Articles by Sam Hammond

Sam HammondSamuel is an MA Fellow at the Mercatus Center at GMU. He has a Master's in Economics from Carleton University, in Ottawa, Canada. Opinions are his own.


Smart Device Paranoia

by on October 5, 2015 · 0 comments

The idea that the world needs further dumbing down was really the last thing on my mind. Yet this is exactly what Jay Stanley argues for in a recent post on Free Future, the ACLU tech blog.

Specifically, Stanley is concerned by the proliferation of “smart devices,” from smart homes to smart watches, and the enigmatic algorithms that power them. Exhibit A: The Volkswagen “smart control devices” designed to deliberately mis-measure diesel emissions. Far from an isolated case, Stanley extrapolates the Volkswagen scandal into a parable about the dangers of smart devices more generally, and calls for the recognition of “the virtue of dumbness”:

When we flip a coin, its dumbness is crucial. It doesn’t know that the visiting team is the massive underdog, that the captain’s sister just died of cancer, and that the coach is at risk of losing his job. It’s the coin’s very dumbness that makes everyone turn to it as a decider. … But imagine the referee has replaced it with a computer programmed to perform a virtual coin flip. There’s a reason we recoil at that idea. If we were ever to trust a computer with such a task, it would only be after a thorough examination of the computer’s code, mainly to find out whether the computer’s decision is based on “knowledge” of some kind, or whether it is blind as it should be.

While recoiling is a bit melodramatic, it’s clear from this that “dumbness” is not even the key issue at stake. What Stanley is really concerned about is biasedness or partiality (what he dubs “neutrality anxiety”), which is not unique to “dumb” devices like coins, nor is the opacity. A physical coin can be biased, a programmed coin can be fair, and at first glance the fairness of a physical coin is not really anymore obvious.

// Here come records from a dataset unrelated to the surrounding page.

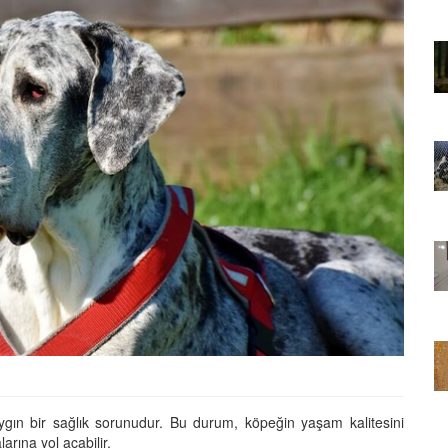
01.01.2025
Sözler ve
Köpeklerle İlgili Ünlü Sözler ve
Atasözleri
03.04.2024
nakları
İzmir’deki Hayvan Barınakları
22.05.2020
rınakları
Ankara’daki Hayvan Barınakları
22.05.2020
öpeklerin
Köpeğim Su İçmiyor, Köpeklerin
Su İçmeme Sebepleri
22.05.2020
aygın bir sağlık sorunudur. Bu durum, köpeğin yaşam kalitesini
arına yol açabilir.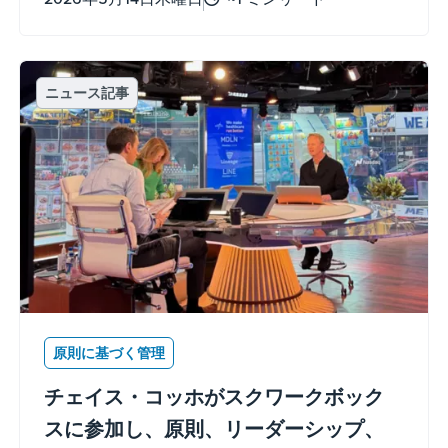
シスターズが書き直しました。
ニュース記事
原則に基づく管理
チェイス・コッホがスクワークボック
スに参加し、原則、リーダーシップ、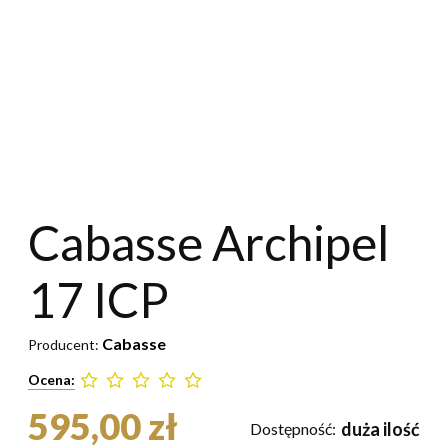
Cabasse Archipel
17 ICP
Cabasse
Producent:
Ocena:
595,00 zł
duża ilość
Dostępność: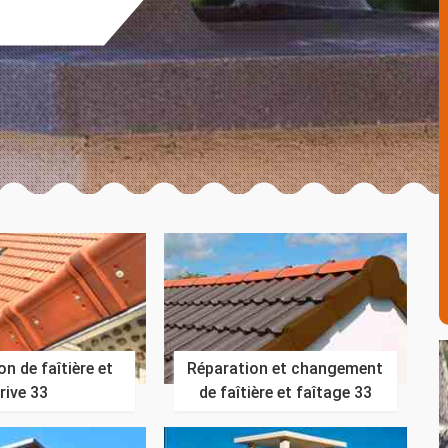
n de faîtière et
Réparation et changement
rive 33
de faîtière et faîtage 33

Yet this is the argument Stanley uses to justify his proposed requirement that all smart device code be open to the public for scrutiny going forward. Based on a knee-jerk commitment to transparency, he gives zero weight to the social benefit of allowing software creators a level of trade secrecy, especially as a potential substitute to patent and copyright protections. This is all the more ironic, given that Volkswagen used existing copyright law to hide its own malfeasance.

More importantly, the idea that the only way to check a virtual coin is to look at the source code is a serious non-sequitur. After all, in-use testing was how Volkswagen was actually caught in the end. What matters, in other words, is how the coin behaves in large and varied samples. In either the virtual or physical case, the best and least intrusive way to check a coin is to simply do thousands of flips. But what takes hours with a dumb coin takes a fraction of a second with a virtual coin. So I know which I prefer.